_Records provided:_

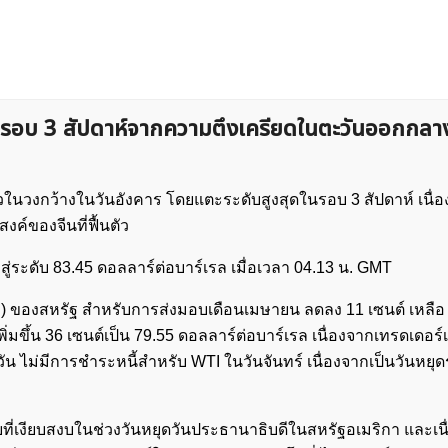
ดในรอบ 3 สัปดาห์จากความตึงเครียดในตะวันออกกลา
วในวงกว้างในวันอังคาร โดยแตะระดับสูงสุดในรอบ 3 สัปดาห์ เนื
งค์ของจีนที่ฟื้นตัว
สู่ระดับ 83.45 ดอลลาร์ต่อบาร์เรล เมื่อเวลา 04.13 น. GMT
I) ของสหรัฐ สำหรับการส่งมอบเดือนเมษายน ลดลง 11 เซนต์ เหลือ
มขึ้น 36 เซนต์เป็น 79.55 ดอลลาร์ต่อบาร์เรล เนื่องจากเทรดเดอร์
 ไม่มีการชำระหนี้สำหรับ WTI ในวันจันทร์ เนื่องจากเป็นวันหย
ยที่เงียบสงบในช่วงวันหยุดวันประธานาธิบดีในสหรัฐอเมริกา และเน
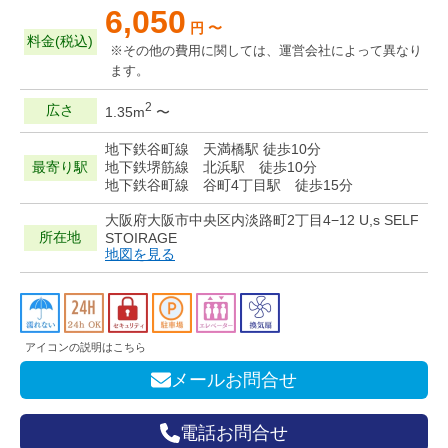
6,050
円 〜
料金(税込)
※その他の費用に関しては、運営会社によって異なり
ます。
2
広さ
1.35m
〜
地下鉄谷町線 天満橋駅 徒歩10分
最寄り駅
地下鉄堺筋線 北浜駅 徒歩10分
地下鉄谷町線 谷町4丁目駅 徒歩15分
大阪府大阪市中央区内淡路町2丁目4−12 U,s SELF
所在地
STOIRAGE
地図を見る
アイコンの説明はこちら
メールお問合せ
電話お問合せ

==

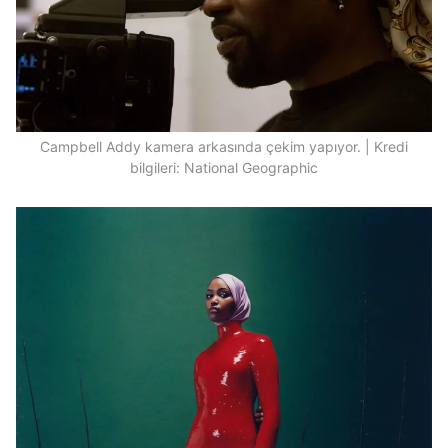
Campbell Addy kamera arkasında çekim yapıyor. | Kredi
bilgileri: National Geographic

_Task details:_ Return every line of the listing above where "地下鉄谷町線" appears.

_Expected output:_
地下鉄谷町線 天満橋駅 徒歩10分
地下鉄谷町線 谷町4丁目駅 徒歩15分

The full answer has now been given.